→ **Study text**:
A key feature of cancer is the monoclonality of the tumor cells, as all tumor cells are the progeny of a single malignantly transformed cell. This characteristic enables the discrimination between polyclonal, reactive processes and monoclonal, malignant tumors.3, 4, 5, 6 Clonality testing can, in principle, be used in all lymphoproliferations, as the key feature of lymphocytes is that they have rearranged antigen-receptor genes, which are unique for each lymphocyte.3, 4, 5, 6 The stepwise rearrangement process in each immunoglobulin (Ig) or T-cell receptor (TCR) gene during early lymphoid differentiation joins V-, D- and J-gene segments out of the many available segments. During the rearrangement process, nucleotides are deleted and randomly inserted at the joining sites, resulting in an enormous diversity of antigen receptors (Figure 1).7, 8 Reactive lymphoproliferations therefore have polyclonally rearranged Ig or TCR genes, whereas malignant lymphoproliferations show clonal rearrangements.3, 9 This knowledge has led to the use of Ig/TCR clonality assessment as a tool for diagnosing malignant lymphoma with high certainty, although it is essential to realize that monoclonality is not always equal malignancy.3, 9, 10, 11, 12, 13

Figure 1
figure1

Schematic diagram of heteroduplex analysis and GeneScan analysis of PCR products from Ig/TCR-gene rearrangements. (a) Rearranged Ig/TCR genes (here TCRB rearrangements are shown as example) show heterogeneous junctional regions that differ in size and nucleotide composition. V, D and J germ-line nucleotides are shown in large capital, and randomly inserted nucleotides in small capital. Junctional heterogeneity can be exploited to discriminate between polyclonal and monoclonal PCR products using heteroduplex analysis or GeneScan analysis. (b) In heteroduplex analysis, PCR products are denatured (5′, 94°C) and reannealed (rapid cooling at 4°C for 60 min).18, 27 Monoclonal PCR products give rise to homoduplexes, whereas polyclonal PCR products mainly form heteroduplexes, resulting in a smear of slow-migrating fragments. (c) In GeneScan analysis, fluorochrome-labeled PCR products are denatured for high-resolution fragment analysis of the single-stranded fragments.27, 34 Monoclonal PCR products of identical size give rise to a peak, whereas polyclonal PCR products show a Gaussian size distribution.

→ **Task directions**: Write out the passage on clonality testing in full, with no changes. The records that follow the text come from a separate source.

→ **Stored data**:

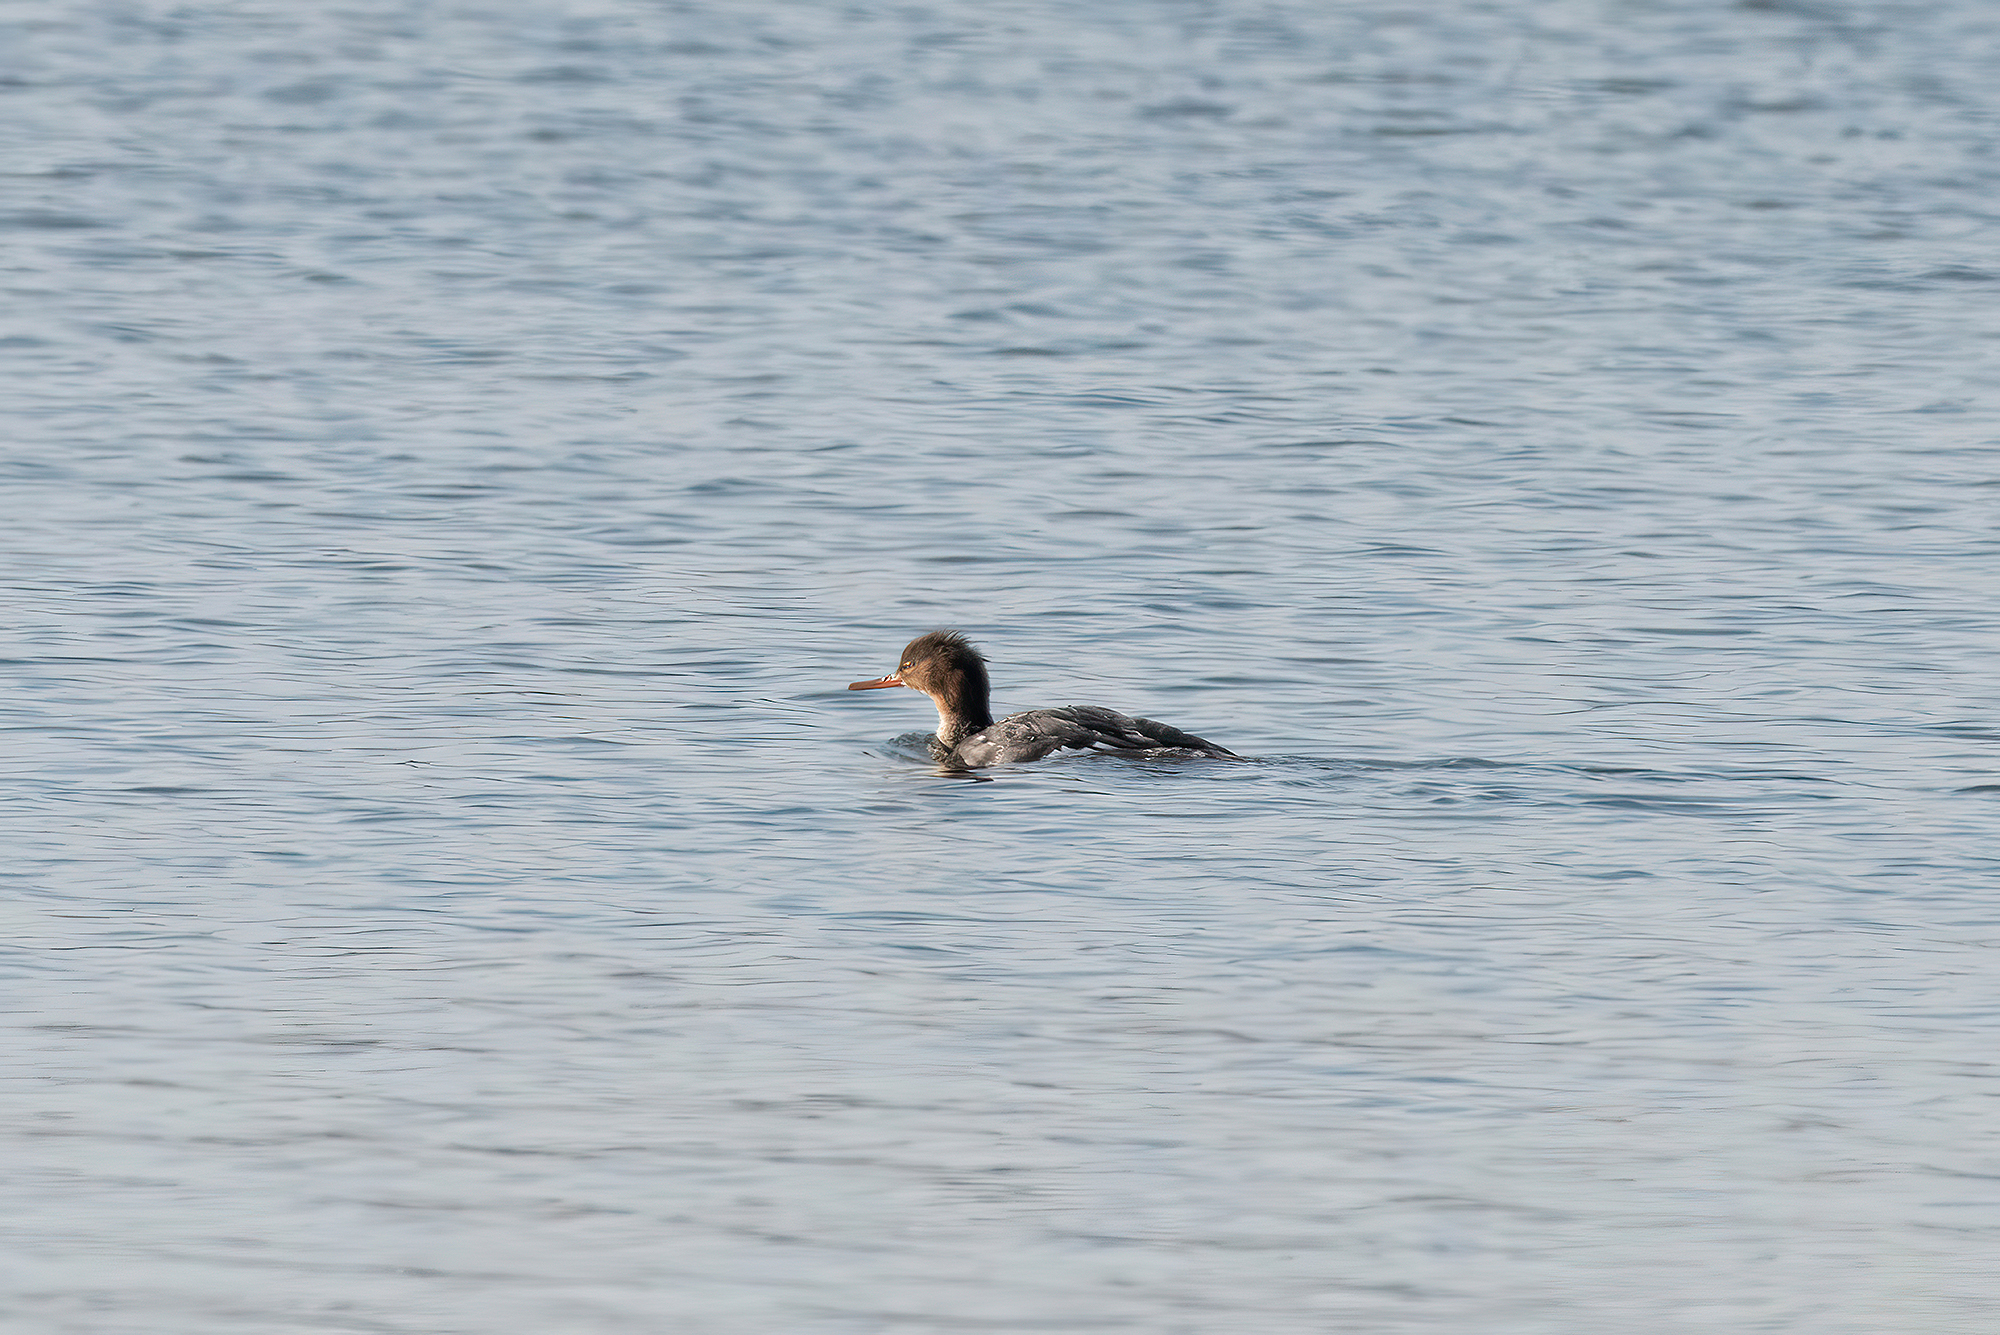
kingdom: Animalia
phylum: Chordata
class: Aves
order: Anseriformes
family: Anatidae
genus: Mergus
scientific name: Mergus serrator
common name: Red-breasted merganser
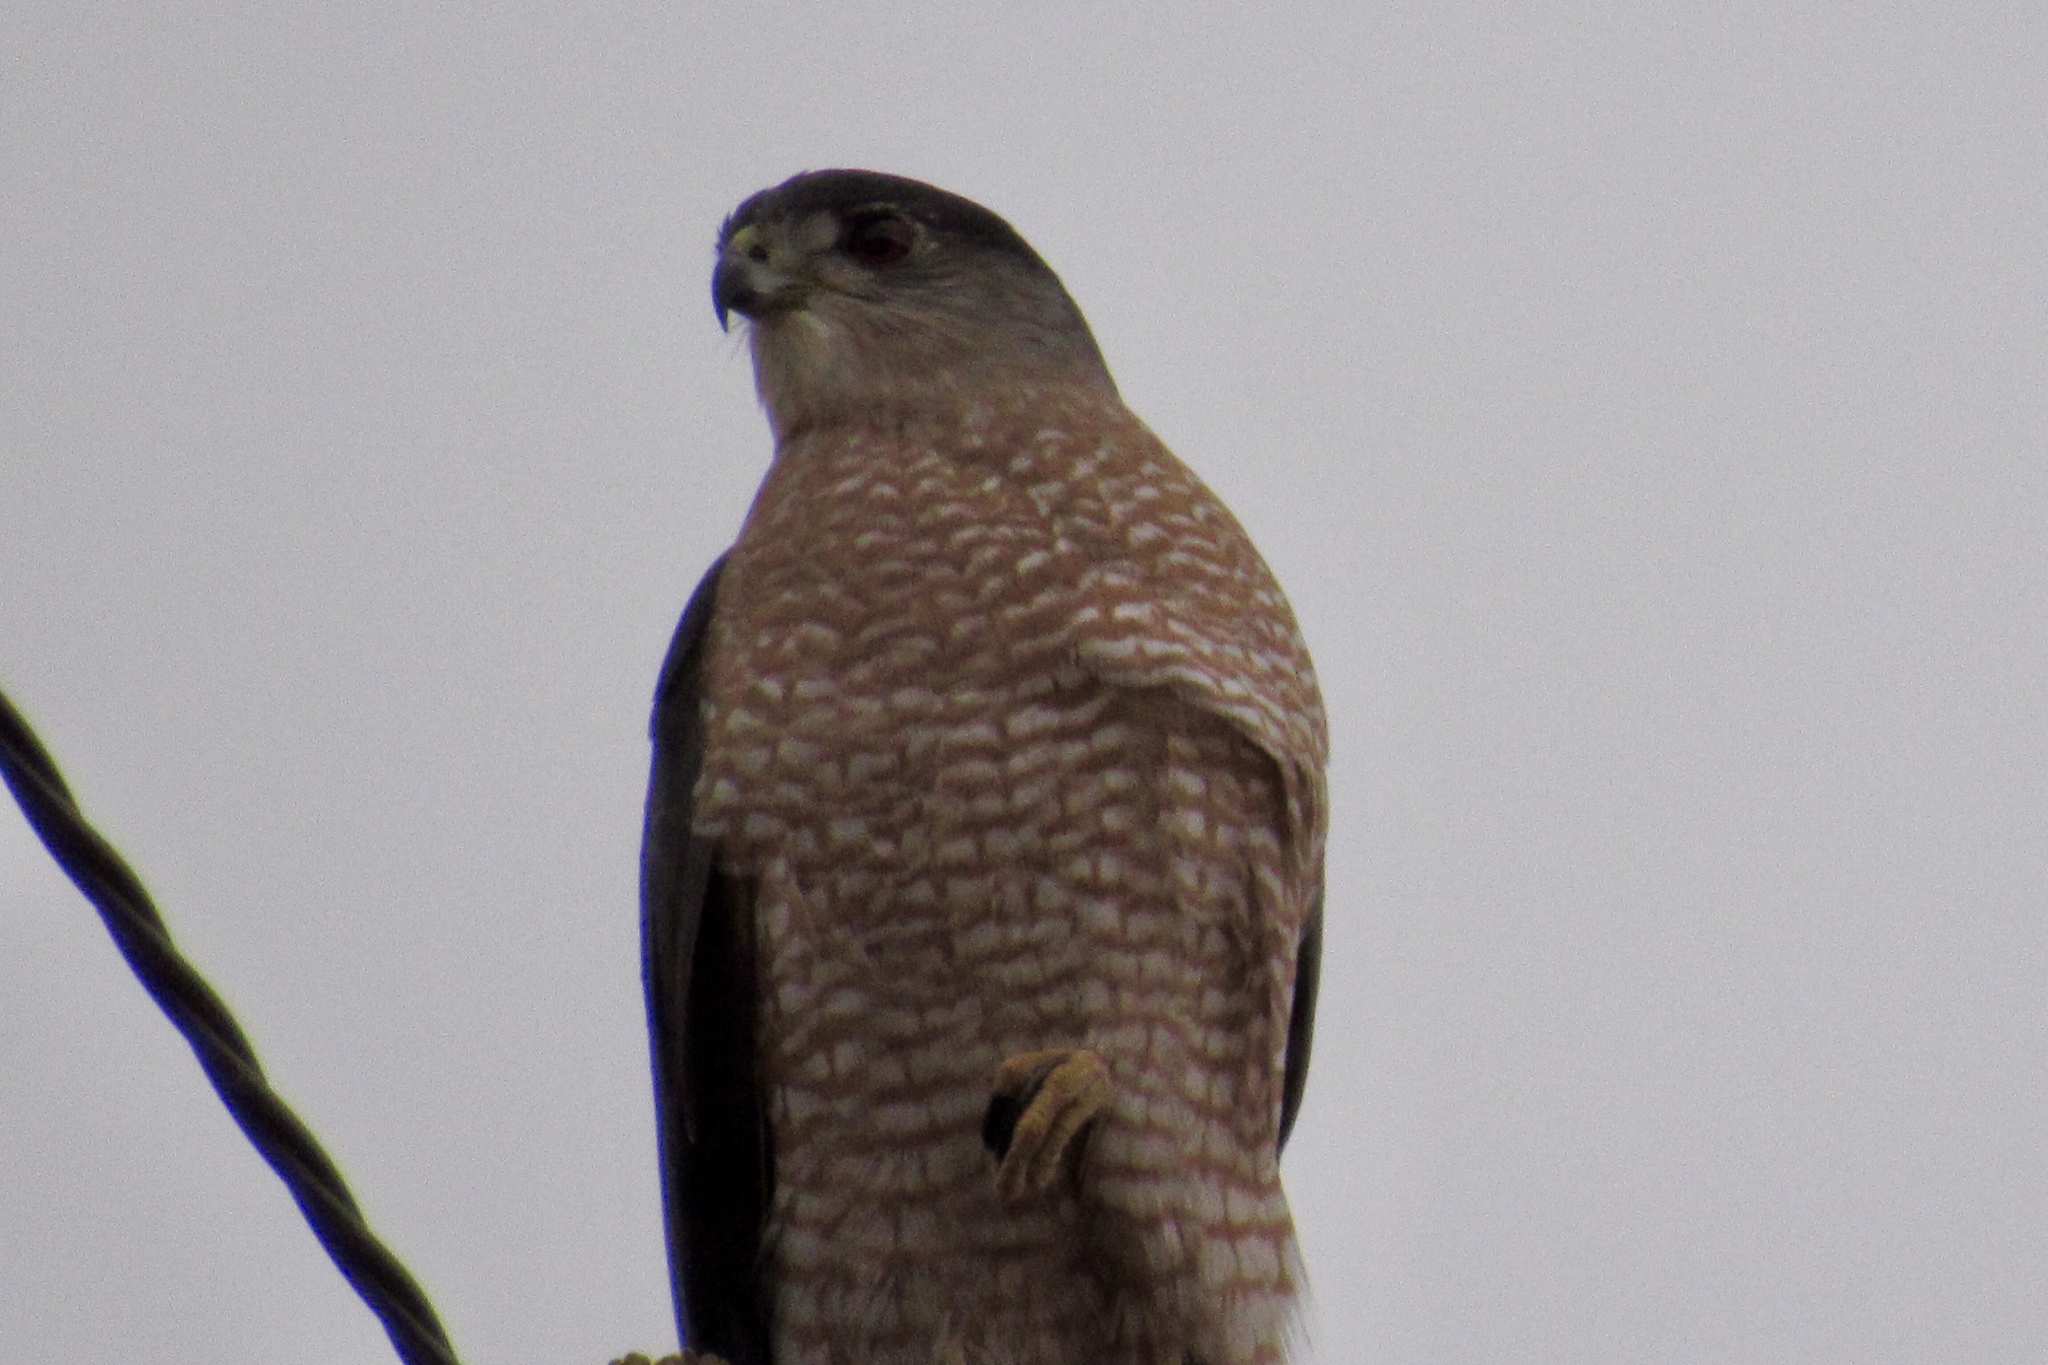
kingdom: Animalia
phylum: Chordata
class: Aves
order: Accipitriformes
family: Accipitridae
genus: Accipiter
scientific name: Accipiter cooperii
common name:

→ **Completed exercise**:
A key feature of cancer is the monoclonality of the tumor cells, as all tumor cells are the progeny of a single malignantly transformed cell. This characteristic enables the discrimination between polyclonal, reactive processes and monoclonal, malignant tumors.3, 4, 5, 6 Clonality testing can, in principle, be used in all lymphoproliferations, as the key feature of lymphocytes is that they have rearranged antigen-receptor genes, which are unique for each lymphocyte.3, 4, 5, 6 The stepwise rearrangement process in each immunoglobulin (Ig) or T-cell receptor (TCR) gene during early lymphoid differentiation joins V-, D- and J-gene segments out of the many available segments. During the rearrangement process, nucleotides are deleted and randomly inserted at the joining sites, resulting in an enormous diversity of antigen receptors (Figure 1).7, 8 Reactive lymphoproliferations therefore have polyclonally rearranged Ig or TCR genes, whereas malignant lymphoproliferations show clonal rearrangements.3, 9 This knowledge has led to the use of Ig/TCR clonality assessment as a tool for diagnosing malignant lymphoma with high certainty, although it is essential to realize that monoclonality is not always equal malignancy.3, 9, 10, 11, 12, 13

Figure 1
figure1

Schematic diagram of heteroduplex analysis and GeneScan analysis of PCR products from Ig/TCR-gene rearrangements. (a) Rearranged Ig/TCR genes (here TCRB rearrangements are shown as example) show heterogeneous junctional regions that differ in size and nucleotide composition. V, D and J germ-line nucleotides are shown in large capital, and randomly inserted nucleotides in small capital. Junctional heterogeneity can be exploited to discriminate between polyclonal and monoclonal PCR products using heteroduplex analysis or GeneScan analysis. (b) In heteroduplex analysis, PCR products are denatured (5′, 94°C) and reannealed (rapid cooling at 4°C for 60 min).18, 27 Monoclonal PCR products give rise to homoduplexes, whereas polyclonal PCR products mainly form heteroduplexes, resulting in a smear of slow-migrating fragments. (c) In GeneScan analysis, fluorochrome-labeled PCR products are denatured for high-resolution fragment analysis of the single-stranded fragments.27, 34 Monoclonal PCR products of identical size give rise to a peak, whereas polyclonal PCR products show a Gaussian size distribution.